HOME雑 誌medicina誌面サンプル 45巻8号(2008年8月号) > 連載●患者が当院(ウチ)を選ぶ理由 内科診察室の患者-医師関係
●患者が当院(ウチ)を選ぶ理由 内科診察室の患者-医師関係

第8回テーマ

診察室でのちょっとした工夫
―患者が語りやすくする

灰本 元(灰本クリニック)



 長く通院する間に高血圧患者の家庭血圧が135/85以下にきっちりコントロールされてしまうと,血圧の話題は薄くなってしまう.そのとき,医師が“どんなことも診ますよ”“些細な心配も聞きますよ”という心構えなら,実にさまざまな身体の訴えや家族,仕事など日常の話題へ拡がっていく.吸い取り紙に鮮やかな絵の具を落としたような拡がり方である.
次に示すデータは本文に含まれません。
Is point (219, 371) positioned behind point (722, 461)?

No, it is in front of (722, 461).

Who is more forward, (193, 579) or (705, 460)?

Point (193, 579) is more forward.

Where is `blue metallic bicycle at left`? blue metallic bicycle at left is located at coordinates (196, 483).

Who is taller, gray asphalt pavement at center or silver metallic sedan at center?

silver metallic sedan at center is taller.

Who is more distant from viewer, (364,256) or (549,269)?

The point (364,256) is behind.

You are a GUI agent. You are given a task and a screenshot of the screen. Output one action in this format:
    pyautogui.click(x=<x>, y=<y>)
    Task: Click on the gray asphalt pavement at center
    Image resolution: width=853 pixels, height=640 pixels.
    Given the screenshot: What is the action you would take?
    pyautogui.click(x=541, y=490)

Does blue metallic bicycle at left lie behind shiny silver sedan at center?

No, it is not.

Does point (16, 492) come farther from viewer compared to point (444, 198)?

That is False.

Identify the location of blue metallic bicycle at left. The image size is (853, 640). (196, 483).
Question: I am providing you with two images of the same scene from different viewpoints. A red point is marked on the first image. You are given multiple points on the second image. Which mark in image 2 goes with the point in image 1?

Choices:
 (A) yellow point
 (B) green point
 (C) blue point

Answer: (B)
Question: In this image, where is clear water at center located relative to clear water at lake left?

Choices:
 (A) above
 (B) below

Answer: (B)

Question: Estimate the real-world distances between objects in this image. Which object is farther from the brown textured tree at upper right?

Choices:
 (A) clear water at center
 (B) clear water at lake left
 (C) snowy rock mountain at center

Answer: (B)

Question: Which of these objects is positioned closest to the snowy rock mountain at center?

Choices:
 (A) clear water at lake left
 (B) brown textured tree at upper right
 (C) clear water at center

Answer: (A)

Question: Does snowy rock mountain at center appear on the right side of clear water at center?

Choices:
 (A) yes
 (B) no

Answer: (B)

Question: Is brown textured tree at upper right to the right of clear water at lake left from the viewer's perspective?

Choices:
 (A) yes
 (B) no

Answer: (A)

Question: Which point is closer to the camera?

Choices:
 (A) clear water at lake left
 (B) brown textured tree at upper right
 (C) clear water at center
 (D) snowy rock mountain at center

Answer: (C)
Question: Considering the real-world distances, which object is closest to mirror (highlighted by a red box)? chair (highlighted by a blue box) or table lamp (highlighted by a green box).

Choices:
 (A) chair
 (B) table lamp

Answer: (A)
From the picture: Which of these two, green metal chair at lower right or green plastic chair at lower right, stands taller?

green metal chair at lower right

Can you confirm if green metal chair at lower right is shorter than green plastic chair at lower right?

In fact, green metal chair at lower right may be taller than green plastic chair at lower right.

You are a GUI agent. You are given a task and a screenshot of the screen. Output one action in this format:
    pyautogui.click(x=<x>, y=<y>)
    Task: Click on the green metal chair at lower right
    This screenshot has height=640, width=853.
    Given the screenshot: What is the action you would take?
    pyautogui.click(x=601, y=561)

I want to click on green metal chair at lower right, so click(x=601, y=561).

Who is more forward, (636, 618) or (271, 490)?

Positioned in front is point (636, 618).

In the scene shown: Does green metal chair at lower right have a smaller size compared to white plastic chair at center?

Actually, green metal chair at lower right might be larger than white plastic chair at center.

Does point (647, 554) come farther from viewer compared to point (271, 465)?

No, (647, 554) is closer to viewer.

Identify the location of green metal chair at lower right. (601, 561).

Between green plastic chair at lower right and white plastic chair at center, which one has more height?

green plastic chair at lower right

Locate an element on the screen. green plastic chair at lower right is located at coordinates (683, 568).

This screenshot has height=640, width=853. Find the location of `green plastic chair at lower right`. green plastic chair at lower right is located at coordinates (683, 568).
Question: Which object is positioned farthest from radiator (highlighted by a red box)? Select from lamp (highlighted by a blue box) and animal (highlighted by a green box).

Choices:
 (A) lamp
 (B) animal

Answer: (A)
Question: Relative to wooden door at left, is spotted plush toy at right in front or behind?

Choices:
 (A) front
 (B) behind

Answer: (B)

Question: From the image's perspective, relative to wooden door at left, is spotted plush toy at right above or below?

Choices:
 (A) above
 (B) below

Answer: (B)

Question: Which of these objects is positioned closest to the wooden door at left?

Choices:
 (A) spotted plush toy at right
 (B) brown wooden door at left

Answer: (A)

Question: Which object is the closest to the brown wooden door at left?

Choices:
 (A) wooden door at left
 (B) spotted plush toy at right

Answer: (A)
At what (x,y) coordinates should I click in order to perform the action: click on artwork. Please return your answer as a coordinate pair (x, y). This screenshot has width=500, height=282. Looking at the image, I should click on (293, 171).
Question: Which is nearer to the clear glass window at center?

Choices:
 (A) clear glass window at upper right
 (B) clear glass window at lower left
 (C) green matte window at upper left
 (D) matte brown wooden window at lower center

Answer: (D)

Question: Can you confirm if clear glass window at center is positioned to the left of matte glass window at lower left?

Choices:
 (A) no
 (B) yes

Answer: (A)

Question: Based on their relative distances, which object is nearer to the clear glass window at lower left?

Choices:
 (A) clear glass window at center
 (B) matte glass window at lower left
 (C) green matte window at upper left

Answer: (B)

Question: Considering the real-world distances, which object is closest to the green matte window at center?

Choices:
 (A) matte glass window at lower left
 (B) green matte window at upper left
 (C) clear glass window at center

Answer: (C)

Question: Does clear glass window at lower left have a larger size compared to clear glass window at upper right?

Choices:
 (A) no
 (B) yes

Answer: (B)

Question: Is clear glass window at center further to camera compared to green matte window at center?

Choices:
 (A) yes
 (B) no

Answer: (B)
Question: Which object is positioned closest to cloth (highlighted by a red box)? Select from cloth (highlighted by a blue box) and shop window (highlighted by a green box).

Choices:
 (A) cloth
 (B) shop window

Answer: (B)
 医師のなかにも不定愁訴や心理的な訴えになると,とたんに表情を曇らせたり,ぴしゃりと扉を閉じてしまう先生もいる.「そういう話は心療内科や精神科へ行ってください」.確かに専門医に紹介すべき重症の場合もあるが,長年診ている医師だから悩みを聞いてほしい場合も多い.精神科は昨今ずいぶん垣根が低くなったが,それでも普通の人はのれんをくぐりにくいのだ.

■患者が突然語りだしたら,まずは聞いてみよう

 長年にわたり通院している患者が,自身の心理的な訴え,家族や夫婦の確執を突然語りだしたら,まずは聞いてみよう.私はいつもは悪名高き3分診療をしているが,ここぞというときには,たとえ横にたくさんのカルテが積まれていても,かなりの時間をかける.患者‐医師関係は患者と医師である前に人と人だから,聞いてくれそうもない相手に語るはずはない.何か語り始めたら,いまここで私に聞いてほしいのだ.その瞬間を逃したら永久に語らないかもしれない.だから患者が語れるような雰囲気づくりを日頃から心掛けたい.今回はそのちょっとした工夫を紹介したい.

■いくつもの病院に通院歴がある腹痛の患者

 症例を挙げてみよう.患者は26歳の事務系会社員のTさん,3カ月前に下腹部痛を主訴に来院.いかにも心身症の過敏性腸症候群という雰囲気が見てとれる患者(無表情で重苦しさを感じる)だった.患者の強い希望により大腸カメラを行ったが,予想通り異常なかった.その後2週間毎に来院,抗コリン薬,抗不安薬,抗うつ薬,整腸剤,いくつかの漢方薬などいろいろな薬の組み合わせを試みたがすべて無効だった.症状は中学3年頃から続いており,いくつもの病院に通院歴があった.私は心に引っかかりを感じていたので,その日の最後に予約してあった.いつもは診察室で職員が必ず診察の介助をしているのだが,そのとき,診察室は患者と私の二人だけにした.診察室に入った直後から.

灰本 こんにちは.2週間元気にしてましたか?

患者 ……まあまあです.

灰本 痛みのほうはどうですか?

患者 ……やっぱり痛みは止まりません.

灰本 (うなずきながら)うーん,今度の薬も効かないね.

患者 …….

灰本 (間をあけて)それじゃ,お腹触ってみましょう.ベッドに寝てください.

 (数十秒の時間が過ぎる)

灰本 ここはどうですか?

 私はいつものように腹部の触診を行った.痛くない部位から触り始めた.この触診を毎回繰り返していた.

患者 いや,それほど痛くありません.

灰本 ここはどうですか,痛みますか?

患者 そこ,痛いです.

灰本 ほおー,やっぱり痛いんですねー.

 それから腹部の聴診も行った.しばしの静けさが,時と空間に満ちていく.

灰本 じゃ,起きて座ってみましょう.脈を診せてください.

 私の左手掌に患者の右手背を包んで,右人指し指~薬指で患者の橈骨動脈を触れる(漢方の脈診).さらに二人だけの静かな時間がふんわりと過ぎていく.